Dr. Paul Dhillon


General Practice.

That in reality is the beauty of being just a GP. There is no other field that allows you to so seamlessly to mesh your practice patterns, skills and life course with a profession that is second to none for it’s variety and the fullfillment that it can bring.

I always knew I was going to be a generalist but I had no idea when I started on that hamster wheel of undergrad, medical school, and finally residency of where it would take me. To quote a more famous Dr. “Oh, the Places You Go!”

My practice now encompasses rural and remote medicine in Canada and has taken me to many small towns across rural Saskatchewan, the Northwest Territories, and British Columbia. I have delivered babies, removed fish hooks, done emergency fasicotomies, and stopped a siezure or two and helped people to acheive a happy and pain free death in their final moments on this year. That could all happen in one weekend or over the course of years. You really never know what is going to walk into your office or into the Emergency Room.

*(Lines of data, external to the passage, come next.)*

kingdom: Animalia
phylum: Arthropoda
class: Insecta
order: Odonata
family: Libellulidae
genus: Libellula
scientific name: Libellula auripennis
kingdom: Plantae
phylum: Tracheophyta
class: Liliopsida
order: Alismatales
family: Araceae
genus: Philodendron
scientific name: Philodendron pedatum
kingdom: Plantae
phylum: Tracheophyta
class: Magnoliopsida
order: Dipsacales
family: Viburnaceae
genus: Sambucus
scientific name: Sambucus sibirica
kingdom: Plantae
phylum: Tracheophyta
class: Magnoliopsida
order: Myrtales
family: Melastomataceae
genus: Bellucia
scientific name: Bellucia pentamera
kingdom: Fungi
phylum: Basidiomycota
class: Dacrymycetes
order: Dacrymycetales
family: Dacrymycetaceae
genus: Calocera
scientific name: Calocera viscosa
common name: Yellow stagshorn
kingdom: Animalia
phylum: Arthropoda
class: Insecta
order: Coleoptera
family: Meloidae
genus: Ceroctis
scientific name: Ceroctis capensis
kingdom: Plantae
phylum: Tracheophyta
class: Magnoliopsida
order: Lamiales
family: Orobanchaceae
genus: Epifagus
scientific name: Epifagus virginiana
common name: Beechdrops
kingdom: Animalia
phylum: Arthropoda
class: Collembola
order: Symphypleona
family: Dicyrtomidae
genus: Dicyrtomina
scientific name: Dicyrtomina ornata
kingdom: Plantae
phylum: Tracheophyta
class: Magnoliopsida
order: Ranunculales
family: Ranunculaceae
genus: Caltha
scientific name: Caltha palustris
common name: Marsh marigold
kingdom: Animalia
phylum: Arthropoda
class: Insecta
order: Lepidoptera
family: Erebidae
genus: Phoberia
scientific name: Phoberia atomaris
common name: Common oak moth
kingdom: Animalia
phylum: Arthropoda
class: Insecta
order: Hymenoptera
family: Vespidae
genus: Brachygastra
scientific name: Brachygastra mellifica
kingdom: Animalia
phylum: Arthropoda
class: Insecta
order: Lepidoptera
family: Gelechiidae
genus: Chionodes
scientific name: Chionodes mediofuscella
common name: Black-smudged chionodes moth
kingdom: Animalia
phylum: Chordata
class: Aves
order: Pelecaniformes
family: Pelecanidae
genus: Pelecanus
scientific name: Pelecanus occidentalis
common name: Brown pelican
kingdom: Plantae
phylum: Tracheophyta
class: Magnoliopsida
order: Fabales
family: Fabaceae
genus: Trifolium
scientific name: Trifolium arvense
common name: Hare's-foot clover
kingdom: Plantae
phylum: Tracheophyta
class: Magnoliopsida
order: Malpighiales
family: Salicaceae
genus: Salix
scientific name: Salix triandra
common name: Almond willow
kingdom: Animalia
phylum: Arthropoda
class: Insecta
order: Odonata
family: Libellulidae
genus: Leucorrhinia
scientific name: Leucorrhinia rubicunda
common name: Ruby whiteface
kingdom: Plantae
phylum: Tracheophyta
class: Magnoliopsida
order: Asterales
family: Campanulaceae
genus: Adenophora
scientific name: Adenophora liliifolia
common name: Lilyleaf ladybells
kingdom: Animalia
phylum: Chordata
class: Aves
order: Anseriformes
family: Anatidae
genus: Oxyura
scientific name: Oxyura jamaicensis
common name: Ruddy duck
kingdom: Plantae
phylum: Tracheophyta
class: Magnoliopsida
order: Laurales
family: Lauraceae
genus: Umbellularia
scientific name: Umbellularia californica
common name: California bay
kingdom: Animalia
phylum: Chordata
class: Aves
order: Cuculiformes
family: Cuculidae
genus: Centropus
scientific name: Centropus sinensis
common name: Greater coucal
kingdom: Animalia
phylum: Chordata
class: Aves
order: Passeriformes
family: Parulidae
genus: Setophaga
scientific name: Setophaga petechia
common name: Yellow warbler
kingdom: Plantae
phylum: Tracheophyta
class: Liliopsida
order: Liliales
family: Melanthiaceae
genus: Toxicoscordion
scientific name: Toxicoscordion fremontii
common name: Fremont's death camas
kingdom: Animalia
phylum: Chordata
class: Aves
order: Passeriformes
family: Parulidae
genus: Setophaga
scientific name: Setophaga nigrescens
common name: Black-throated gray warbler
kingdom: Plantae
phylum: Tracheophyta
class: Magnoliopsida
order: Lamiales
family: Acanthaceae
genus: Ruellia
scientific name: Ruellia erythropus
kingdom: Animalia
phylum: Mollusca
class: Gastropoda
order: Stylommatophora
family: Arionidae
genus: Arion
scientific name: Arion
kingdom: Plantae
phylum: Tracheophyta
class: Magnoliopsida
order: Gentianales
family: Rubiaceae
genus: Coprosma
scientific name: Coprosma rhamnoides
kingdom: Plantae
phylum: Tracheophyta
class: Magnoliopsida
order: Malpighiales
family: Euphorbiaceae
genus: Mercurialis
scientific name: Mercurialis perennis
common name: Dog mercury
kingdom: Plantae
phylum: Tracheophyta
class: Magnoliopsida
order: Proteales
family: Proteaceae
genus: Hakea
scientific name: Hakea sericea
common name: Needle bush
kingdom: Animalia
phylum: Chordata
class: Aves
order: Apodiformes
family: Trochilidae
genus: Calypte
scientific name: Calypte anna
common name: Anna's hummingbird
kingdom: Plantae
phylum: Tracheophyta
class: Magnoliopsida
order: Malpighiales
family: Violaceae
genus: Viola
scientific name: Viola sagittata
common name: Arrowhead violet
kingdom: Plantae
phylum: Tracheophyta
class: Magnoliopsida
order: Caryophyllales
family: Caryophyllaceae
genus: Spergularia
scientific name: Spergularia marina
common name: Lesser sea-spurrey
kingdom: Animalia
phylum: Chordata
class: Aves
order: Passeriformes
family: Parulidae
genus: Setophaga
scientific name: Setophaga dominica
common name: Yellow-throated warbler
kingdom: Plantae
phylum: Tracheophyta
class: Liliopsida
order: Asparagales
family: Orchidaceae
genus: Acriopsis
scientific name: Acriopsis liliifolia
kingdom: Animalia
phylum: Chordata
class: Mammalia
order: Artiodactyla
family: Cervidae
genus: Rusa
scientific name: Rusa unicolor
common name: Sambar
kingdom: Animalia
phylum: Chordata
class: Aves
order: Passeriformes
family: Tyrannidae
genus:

I have always had a passion for global health and being a very general practicioner I felt comfortable volunteering for the Ebola response in Sierra Leone during the most recent epidemic in West Africa. After some further training in Tropical Medicine and Disaster Medicine I ventured over to Freetown over a 6 week period and was able to use my skills to help an incredible team of international and local health care professionals and medical students in training bring the death rates down and do our little bit to end the epidemic. I know many medical students have a passion for international health and training as a GP allows you to be very flexible in your travels and work throughout your life.

Another passion I have is military medicine and as a Reservist Medical Officer I have been lucky enough to provide medical care to the soldiers that form our Canadian Armed Forces. Unique opportunities in Aerospace Medicine, Flight Medicine, and Dive medicine await you if you decide to join the military. If you want to be an astronaut then GP is the way to go! Opportunities to learn about austere medicine and to perhaps work in the high arctic like I have in Resolute Bay or to deploy to distinct operating environments around the world await you.

In the end life is all about stories, some of which I collected in a book entitled ‘The Surprising Lives of Small Town Doctors”.

In summary. No other field allows such diverse practice in so many distinct environments and the flexibility to allow your work to match your own operational tempo as you flow through life with all it’s ebbs and flows.